O sistema prisional brasileiro já vem sofrendo muito com doenças infecciosas, que são aquelas transmissíveis por agentes patogênicos como vírus, bactérias e parasitas, e se dissipam rapidamente em ambientes fechados, são os casos da escabiose (sarna) da hanseníase e das hepatites A e B, além da principal doença, a tuberculose. Nos últimos 30 anos, segundo informações do portal Drauzio Varella, encarceramos quase nove vezes mais sob a prerrogativa de uma cidade mais segura, mas o número de profissionais ligados a saúde nos presídios diminuiu. Um estudo do Grupo de Pesquisa Saúde nas Prisões, da Fiocruz, revela que a taxa de mortalidade entre presos no Rio de Janeiro é cinco vezes maior que a média nacional. Dessa taxa, 83% ocorrem devido a fatores não ligados à violência, ou seja, decorrem de doenças que poderiam ser revertidas diante um diagnóstico rápido e um atendimento clínico íntegro. A tuberculose, por exemplo, responsável por uma epidemia dentro dos presídios, é uma doença absolutamente reversível.

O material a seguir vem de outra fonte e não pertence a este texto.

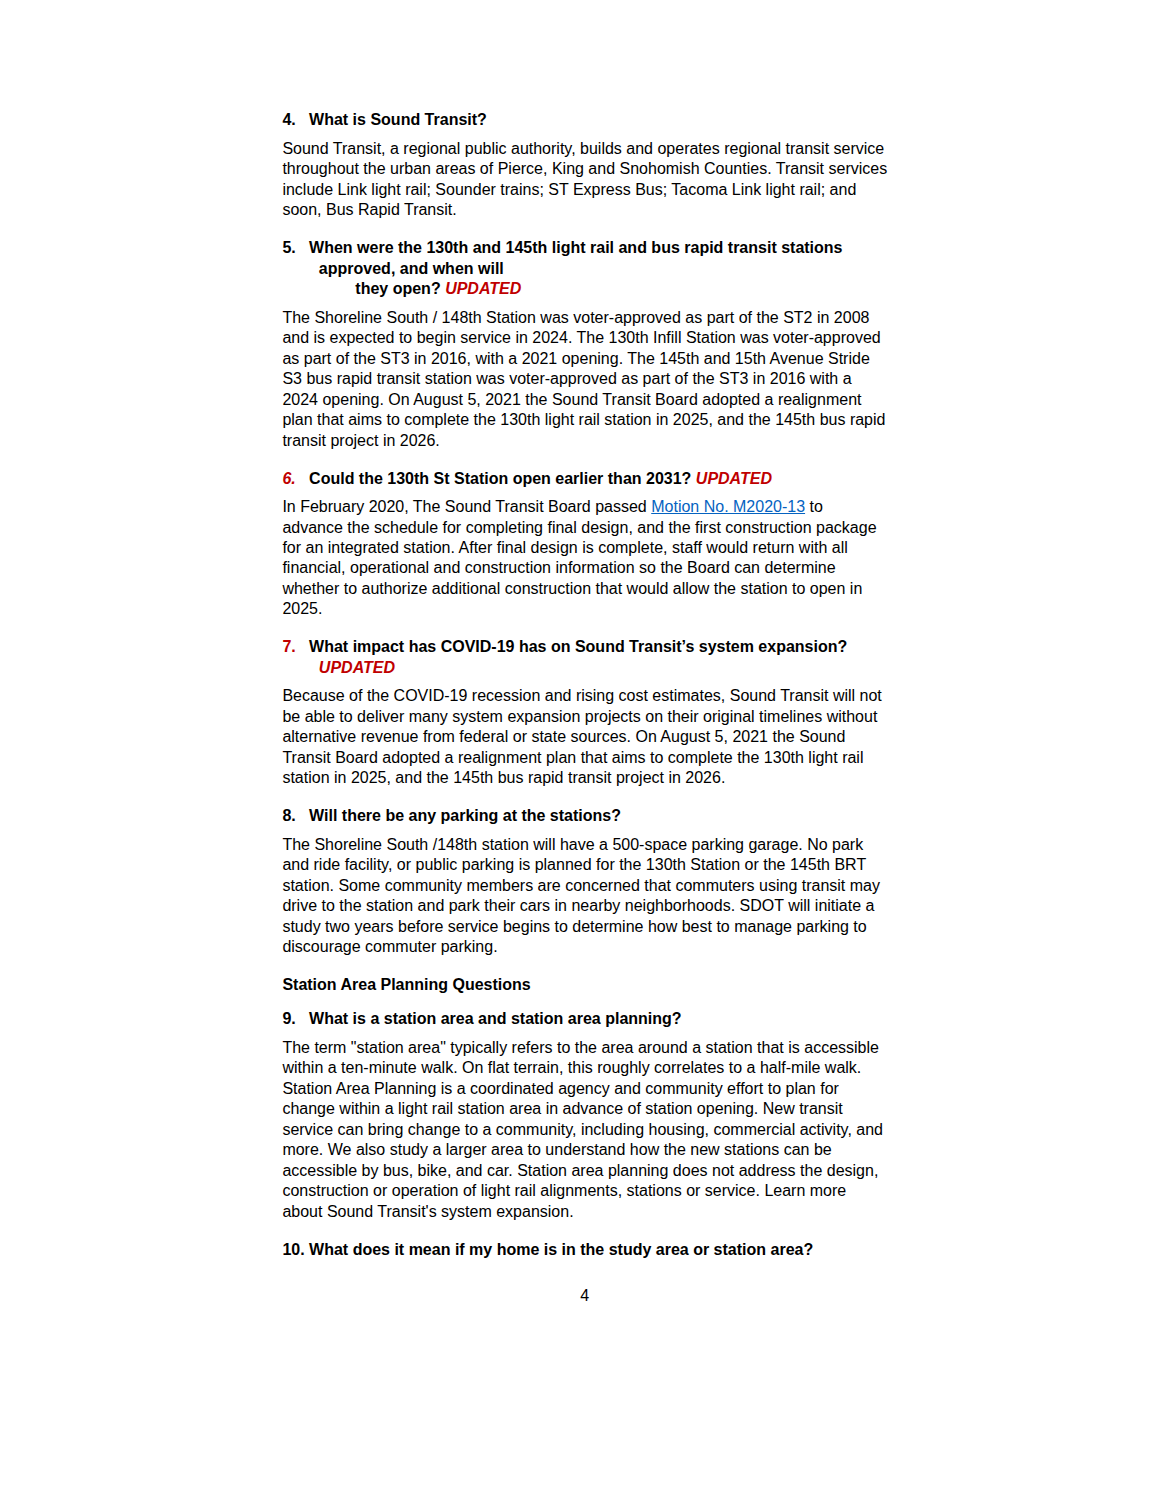4. What is Sound Transit?
Sound Transit, a regional public authority, builds and operates regional transit service throughout the urban areas of Pierce, King and Snohomish Counties. Transit services include Link light rail; Sounder trains; ST Express Bus; Tacoma Link light rail; and soon, Bus Rapid Transit.
5. When were the 130th and 145th light rail and bus rapid transit stations approved, and when will they open? UPDATED
The Shoreline South / 148th Station was voter-approved as part of the ST2 in 2008 and is expected to begin service in 2024. The 130th Infill Station was voter-approved as part of the ST3 in 2016, with a 2021 opening. The 145th and 15th Avenue Stride S3 bus rapid transit station was voter-approved as part of the ST3 in 2016 with a 2024 opening. On August 5, 2021 the Sound Transit Board adopted a realignment plan that aims to complete the 130th light rail station in 2025, and the 145th bus rapid transit project in 2026.
6. Could the 130th St Station open earlier than 2031? UPDATED
In February 2020, The Sound Transit Board passed Motion No. M2020-13 to advance the schedule for completing final design, and the first construction package for an integrated station. After final design is complete, staff would return with all financial, operational and construction information so the Board can determine whether to authorize additional construction that would allow the station to open in 2025.
7. What impact has COVID-19 has on Sound Transit’s system expansion? UPDATED
Because of the COVID-19 recession and rising cost estimates, Sound Transit will not be able to deliver many system expansion projects on their original timelines without alternative revenue from federal or state sources. On August 5, 2021 the Sound Transit Board adopted a realignment plan that aims to complete the 130th light rail station in 2025, and the 145th bus rapid transit project in 2026.
8. Will there be any parking at the stations?
The Shoreline South /148th station will have a 500-space parking garage. No park and ride facility, or public parking is planned for the 130th Station or the 145th BRT station. Some community members are concerned that commuters using transit may drive to the station and park their cars in nearby neighborhoods. SDOT will initiate a study two years before service begins to determine how best to manage parking to discourage commuter parking.
Station Area Planning Questions
9. What is a station area and station area planning?
The term "station area" typically refers to the area around a station that is accessible within a ten-minute walk. On flat terrain, this roughly correlates to a half-mile walk. Station Area Planning is a coordinated agency and community effort to plan for change within a light rail station area in advance of station opening. New transit service can bring change to a community, including housing, commercial activity, and more. We also study a larger area to understand how the new stations can be accessible by bus, bike, and car. Station area planning does not address the design, construction or operation of light rail alignments, stations or service. Learn more about Sound Transit's system expansion.
10. What does it mean if my home is in the study area or station area?
4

Portanto, a Covid-19 é uma lupa para todos os problemas sociais, ela expõe o debate emergencial acerca de reformas e abolições do sistema carcerário que ativistas têm defendido há anos. Em contrapartida, há um crescente movimento de respostas repressivas e punitivas, não só atreladas ao setor criminal, mas também em conflitos sociais gerais. Muito se debate sobre o mundo pós pandemia, no que tange às esferas judiciais, existe a discussão se essas medidas emergenciais de liberação e prisão domiciliar poderão oferecer um material de reflexão para a sociedade. O certo é que o governo vem exacerbando sua agenda criminal e penal, disseminando uma visão vingativa e dicotômica da existência de “bandidos” e “cidadãos de bem” com políticas públicas aderentes a esses princípios.